喜び、不安、戸惑い......ベイスターズファンの熱く長い夏 (3ページ目)

  • 島村誠也●文 text by Shimamura Seiya
  • photo by Nikkan sports

―― ところで雄大君は、本当は巨人ファンなんじゃないの? お父さんが怖いからベイスターズを応援しているだけで。

「そんなことないよ。友達は巨人ファンが多いけど……。まあ、ボクも友達の気持ちはわかるけど……」

 前出のカッシーさんとMさんもCSに向けては悲観的だ。

「今のままじゃCSは無理。せっかくビジターでは互角の戦いができているのに、ハマスタで勝てないんだから。中日やヤクルトはCSの経験があるけど、うちにはないですし……」(Mさん)

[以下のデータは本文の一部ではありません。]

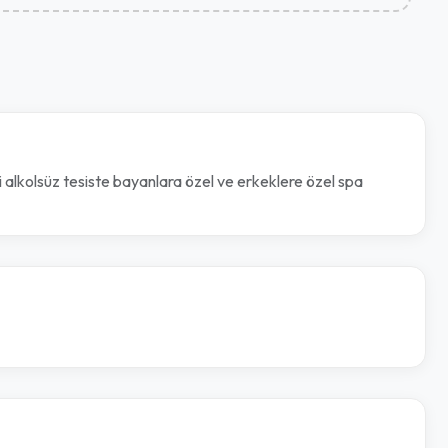
ci alkolsüz tesiste bayanlara özel ve erkeklere özel spa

「ピッチャー、特にうしろが不安です。打線は活発で見ていて楽しいんです。5点取られても少なくとも3点は追いつける。ただ、それ以上に打たれる方たちがいらっしゃる。中継ぎが先頭打者を歩かせて、次の打者にホームランを打たれるという場面を何回みてきたことか。ヘンな采配も多くて、負けているチームだからなのか、目先の勝ちに焦って失敗する。とにかく断トツの最下位で終わらなければそれでいいです」(カッシーさん)

 とにかく不安ばかりを口にするが、その表情は実に楽しげだ。

「10対0で負けていて、9回二死まで追い込まれても勝利を信じて応援するのがベイスターズのファンなんです。これだけはわかってもらいたいですね。チームがどうしょうもなく弱い時でも、その気もちはずっと変わってないんです」(Mさん)

「こんなに一生懸命応援するのっていつ以来かな。こんなに1勝が嬉しいことって久しぶり。とにかく最後まで3位争いをしてほしいです。経済的にも厳しくなってくるし、体力にも自信はないけど、とにかく最後まで応援し続けますよ」(47歳・会社員)

 今、ベイスターズファンはシーズンを通して応援する体力を問われている。果たして、選手とともに暑い夏を乗り切ることができるのか。そして、充実の秋を迎えられることを切に願うばかりである。